● **JOB**
Return every line of the material below that contains the string "pose", copying each line in full. Case counts.

● **EXERCISE INPUTS**

—————

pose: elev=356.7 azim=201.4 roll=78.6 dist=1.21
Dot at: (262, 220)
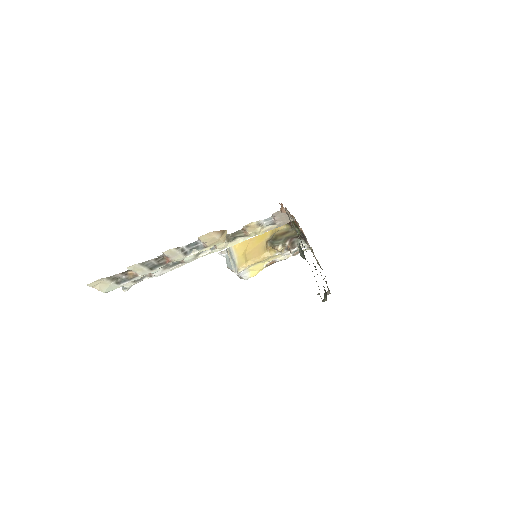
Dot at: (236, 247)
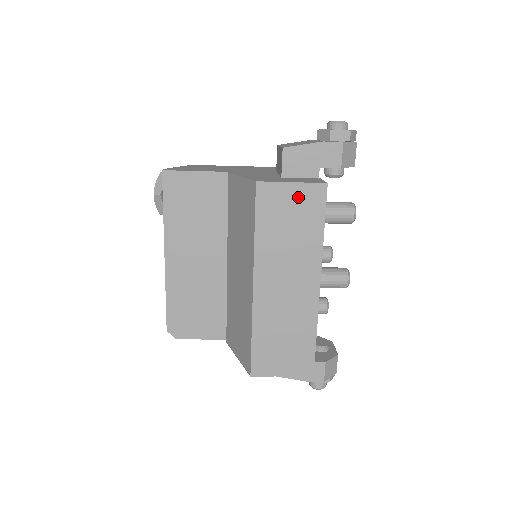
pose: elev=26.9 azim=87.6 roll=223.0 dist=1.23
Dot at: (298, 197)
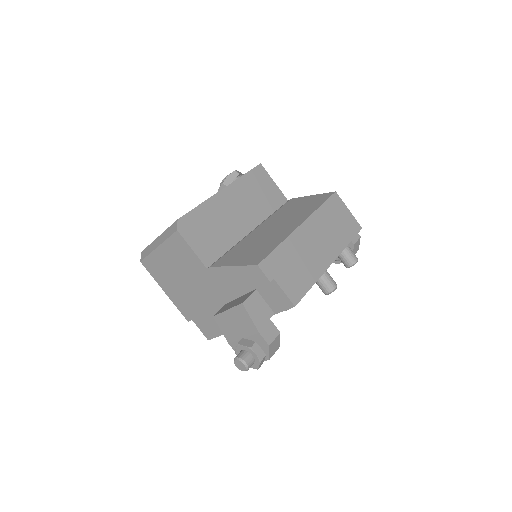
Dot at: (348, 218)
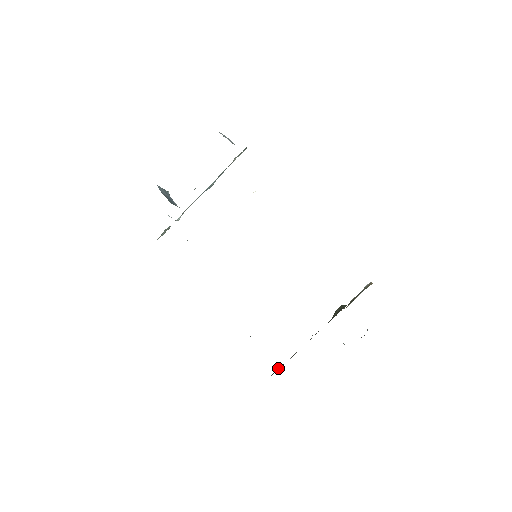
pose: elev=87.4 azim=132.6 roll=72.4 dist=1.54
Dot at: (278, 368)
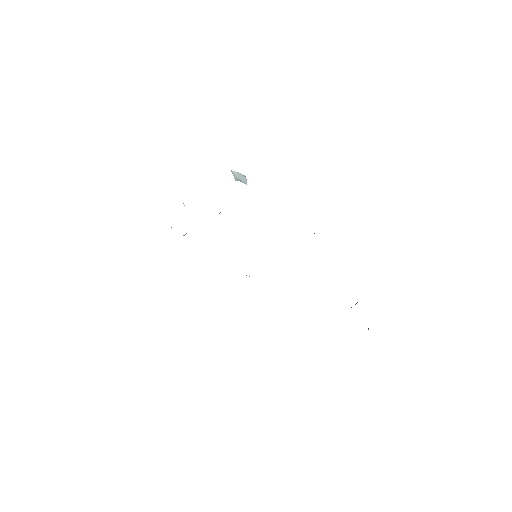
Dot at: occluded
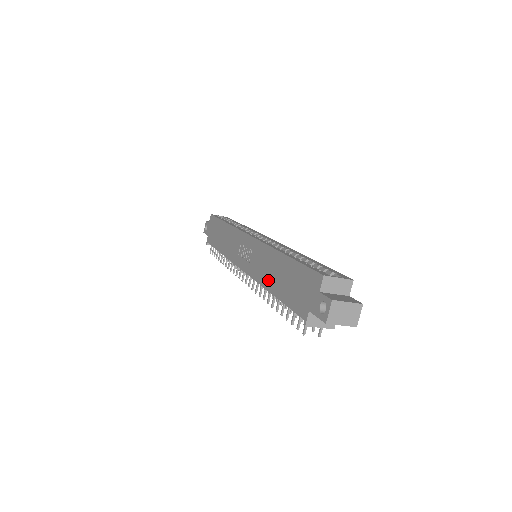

—————

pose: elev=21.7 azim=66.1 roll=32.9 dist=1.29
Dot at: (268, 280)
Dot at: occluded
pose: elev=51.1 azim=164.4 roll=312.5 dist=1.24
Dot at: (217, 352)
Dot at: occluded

—————

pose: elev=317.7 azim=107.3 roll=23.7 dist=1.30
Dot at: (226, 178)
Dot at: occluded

—————

● **SOLUTION BELOW**
pose: elev=356.7 azim=201.4 roll=78.6 dist=1.21
pose: elev=26.9 azim=87.6 roll=223.0 dist=1.23
pose: elev=87.4 azim=132.6 roll=72.4 dist=1.54
pose: elev=21.7 azim=66.1 roll=32.9 dist=1.29
pose: elev=51.1 azim=164.4 roll=312.5 dist=1.24
pose: elev=317.7 azim=107.3 roll=23.7 dist=1.30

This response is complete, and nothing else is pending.